The similarities become more troublesome when you look at how popular tools and techniques for Windows are being changed to fit the new mobile era.

Kaspersky senior researcher Roel Schouwenberg has spotted a couple of web sites with a modified version of the notorious Blackhole exploit kit. Rather than serve only Windows malware to visiting PCs, the kit also checks whether the guest is an Android device.

"It looks like some (Blackhole) versions out there have some form of Android support," Schouwenberg told me.

At the same time, the malware itself is changing. Most Android infections today are with Trojans that send text messages through the phone's SMS service to premium rate numbers. However, the tally of backdoor Trojans collected in the wild has surpassed SMS Trojans, which is a troubling trend, Kaspersky says.

The reason is backdoors are essentially tunnels that the malware creates in a computer to communicate with a command and control server. From the mother ship, the malware gets instructions and can download more malicious code.

In finding more backdoors in Android malware, Kaspersky believes the bad guys are planning more sophisticated attacks.

Other techniques borrowed from the Windows world were found in the Trojan called Backdoor.AndroidOS.Obad.a discovered by Kaspersky in June. The most sophisticated Android malware to date, it was capable of opening a backdoor, stealing information about the phone and its apps, sending SMS messages to premium numbers and spreading malware via Bluetooth.

In addition, it reached new heights in the use of encryption and code obfuscation to prevent researchers from analyzing it. Overall, Obad acted more like a Windows Trojan than the typical Android malware.

In June, researchers discovered an Android version of ransomware, another form of Windows malware. This nefarious fake anti-virus program pretends to find malicious code and offers to remove it if the victim buys a license for the full version of the app. In some cases, such malware locks up the phone until the money is paid.

Low infection rates

All of this may have you thinking it's time to toss the Android smartphone you know and love. Well, don't. The fact is infection rates on Android devices is very low.

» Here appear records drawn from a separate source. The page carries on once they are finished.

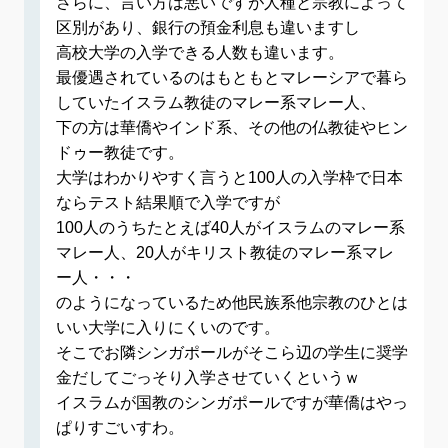
さらに、言い方は悪いですが人種と宗教によって
区別があり、銀行の預金利息も違いますし
高校大学の入学できる人数も違います。
最優遇されているのはもともとマレーシアで暮ら
していたイスラム教徒のマレー系マレー人、
下の方は華僑やインド系、その他の仏教徒やヒン
ドゥー教徒です。
大学はわかりやすく言うと100人の入学枠で日本
ならテスト結果順で入学ですが
100人のうちたとえば40人がイスラムのマレー系
マレー人、20人がキリスト教徒のマレー系マレ
ー人・・・
のようになっているため他民族系他宗教のひとは
いい大学に入りにくいのです。
そこでお隣シンガポールがそこら辺の学生に奨学
金だしてごっそり入学させていくというｗ
イスラムが国教のシンガポールですが華僑はやっ
ぱりすごいすわ。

While criminals are building better malware, they have not perfected the distribution channels. Today, most Android malware is found hidden in apps sold or given away for free on online stores other than the official Google Play store, which scans for malicious code.

These third-party operations are mostly used in Asia and Russia, where infection rates are much higher than in the U.S. If you stick with Google your chances of picking up malware is pretty slim.

Nevertheless, with developers experimenting with exploit kits and mobile ad networks to spread their wares, infection rates could rise.

All this innovation in the criminal underground points to a new generation of developers who know the PC era is over, and profits will eventually shift to smartphones and tablets. But rather than reinvent the wheel, these younger creators are smart enough to steal from the best technology of the previous generation.